Ça ne me préoccupait nullement. D’autant qu’alors que Casimir Oye Mba avait conseillé au président de la république de laisser les membres du gouvernement en poste parce que rien ne l’interdisait dans les textes, j’étais le seul à dire au président que je quitterais le gouvernement dès que le conseil constitutionnel se prononcerait. J’ai dû mettre un bémol parce qu’étant en charge de la scolarité des élèves passant le bac, j’ai pensé qu’il fallait attendre la fin des examens. Il s’est trouvé que j’ai eu bien avant les résultats le bac technologique, qu’on pensait durer jusqu’au 14. J’ai démissionné le jeudi 6 août pendant le conseil des ministres, tout en sachant que j’assumerais l’expédition des affaires courantes jusqu’à la passation de service.

Un seul tour, 23 candidats… Avez-vous pensé à des alliances les jours qui précèdent le scrutin ?

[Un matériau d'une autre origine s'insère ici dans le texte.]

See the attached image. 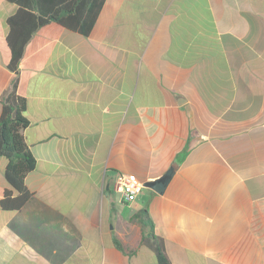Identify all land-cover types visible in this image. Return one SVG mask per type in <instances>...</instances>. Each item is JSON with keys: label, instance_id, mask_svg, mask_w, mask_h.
Masks as SVG:
<instances>
[{"label": "crops", "instance_id": "obj_1", "mask_svg": "<svg viewBox=\"0 0 264 264\" xmlns=\"http://www.w3.org/2000/svg\"><path fill=\"white\" fill-rule=\"evenodd\" d=\"M17 10L0 0V114L17 82L36 165L32 199L0 207V264H159L142 207L172 264H264V0H106L88 36L41 27L14 73ZM175 161L163 194L123 200L119 171Z\"/></svg>", "mask_w": 264, "mask_h": 264}, {"label": "trees", "instance_id": "obj_2", "mask_svg": "<svg viewBox=\"0 0 264 264\" xmlns=\"http://www.w3.org/2000/svg\"><path fill=\"white\" fill-rule=\"evenodd\" d=\"M18 5V10L8 20L7 42L10 50L8 68L14 73L19 71V63L31 37L41 27L56 22L59 25L88 36L101 13L106 0H5ZM17 82L7 96L0 114V159L8 163L4 175L10 188L5 189L0 199L4 210L22 209L33 197L26 185V176L36 165L35 157L25 140L23 129L29 124L26 116L27 103L17 91ZM131 222L140 225V245L151 249L159 264H172L164 239L156 233L155 224L146 207L132 214ZM115 244L124 249L117 238Z\"/></svg>", "mask_w": 264, "mask_h": 264}, {"label": "built area", "instance_id": "obj_3", "mask_svg": "<svg viewBox=\"0 0 264 264\" xmlns=\"http://www.w3.org/2000/svg\"><path fill=\"white\" fill-rule=\"evenodd\" d=\"M116 185L121 191L122 198L126 202H132L137 199L143 183L134 174L125 171H119L116 178Z\"/></svg>", "mask_w": 264, "mask_h": 264}, {"label": "water", "instance_id": "obj_4", "mask_svg": "<svg viewBox=\"0 0 264 264\" xmlns=\"http://www.w3.org/2000/svg\"><path fill=\"white\" fill-rule=\"evenodd\" d=\"M179 168V163L177 161L173 162L171 166L158 178L153 180H148L143 183V186L152 188L157 193L163 194L173 179Z\"/></svg>", "mask_w": 264, "mask_h": 264}]
</instances>
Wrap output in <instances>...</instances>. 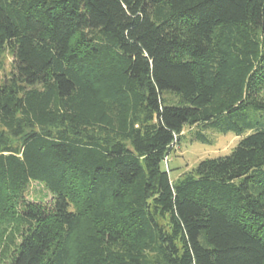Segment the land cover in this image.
Masks as SVG:
<instances>
[{"label": "trees", "instance_id": "obj_1", "mask_svg": "<svg viewBox=\"0 0 264 264\" xmlns=\"http://www.w3.org/2000/svg\"><path fill=\"white\" fill-rule=\"evenodd\" d=\"M4 53L8 264H264V0H0ZM185 128L240 139L171 181Z\"/></svg>", "mask_w": 264, "mask_h": 264}, {"label": "rangeland", "instance_id": "obj_2", "mask_svg": "<svg viewBox=\"0 0 264 264\" xmlns=\"http://www.w3.org/2000/svg\"><path fill=\"white\" fill-rule=\"evenodd\" d=\"M0 62L2 65L0 77H8L12 70V57L4 53ZM192 131L193 129L190 128L183 129L180 140L171 146L169 155L161 164V167L168 171L171 181L177 180L184 173L194 169L202 160L229 155L240 139L233 133L207 132L209 143H200L192 141ZM25 198L30 202L42 204L50 203L52 199L46 188L36 182L29 183L25 189ZM9 233L10 230L6 228L0 234V264H8L14 250V247L9 244ZM18 239L19 237L16 236L15 243Z\"/></svg>", "mask_w": 264, "mask_h": 264}]
</instances>
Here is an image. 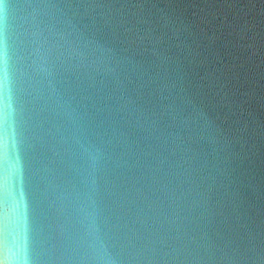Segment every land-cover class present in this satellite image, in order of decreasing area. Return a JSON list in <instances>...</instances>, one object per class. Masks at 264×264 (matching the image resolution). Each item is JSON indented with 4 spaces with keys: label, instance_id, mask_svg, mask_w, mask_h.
<instances>
[{
    "label": "water",
    "instance_id": "obj_1",
    "mask_svg": "<svg viewBox=\"0 0 264 264\" xmlns=\"http://www.w3.org/2000/svg\"><path fill=\"white\" fill-rule=\"evenodd\" d=\"M0 28L6 242L31 264H264V0H4Z\"/></svg>",
    "mask_w": 264,
    "mask_h": 264
},
{
    "label": "snow or ice",
    "instance_id": "obj_2",
    "mask_svg": "<svg viewBox=\"0 0 264 264\" xmlns=\"http://www.w3.org/2000/svg\"><path fill=\"white\" fill-rule=\"evenodd\" d=\"M4 10V0H0V14ZM10 91L6 78L0 79V142H2V129L6 120V110L11 108V104L6 101L5 93ZM11 249V250H9ZM27 239L20 241L6 242L3 229L0 227V264H31L28 256Z\"/></svg>",
    "mask_w": 264,
    "mask_h": 264
},
{
    "label": "clouds",
    "instance_id": "obj_3",
    "mask_svg": "<svg viewBox=\"0 0 264 264\" xmlns=\"http://www.w3.org/2000/svg\"><path fill=\"white\" fill-rule=\"evenodd\" d=\"M8 61H9V57L7 53L4 31L2 28H0V79L6 78V82H8V72H9ZM90 160L92 162V165L94 166L96 162V156L90 155Z\"/></svg>",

J’ai été candidat en 1993, puis en 1998. Constatant que les élections ne se déroulaient pas dans la transparence, j’avais décidé que je ne me présenterais plus tant que le président Bongo serait candidat. Je ne pensais pas qu’il allait partir dans ces conditions. Je pensais qu’il allait quitter le pouvoir et me voir gérer le pays à sa place pour voir la différence. Dieu en a décidé tout autrement. Mais j’avais déjà pris date avec l’histoire pour être candidat. Ce n’est pas maintenant que je vais me retirer parce que je me sentirais dans une quelconque situation. Non.

Et « draguer » d’autres candidats pour qu’ils se rallient à vous ?

Vous avez beau avoir 23 candidats, laissez-les ! Certains n’auront même pas une seule voix. Entre quatre et sept candidats vont émerger. Le reste, ce sera un peu quantité négligeable. Même si sept personnes se démarquent, le vote sera émietté.

Craignez-vous qu’un président mal élu génère des frustrations ?

M’appuyer sur les autres candidats n’est pas pour me déplaire, dans la mesure où je veux travailler avec tout le monde. La loi, c’est la loi. Dure est la loi, mais c’est la loi. Si je suis élu avec 11% des suffrages, j’espère être assez intelligent pour rallier les autres candidats afin qu’ils m’accompagnent et gèrent avec moi le pays, conformément au programme qui a fait que je sorte du lot.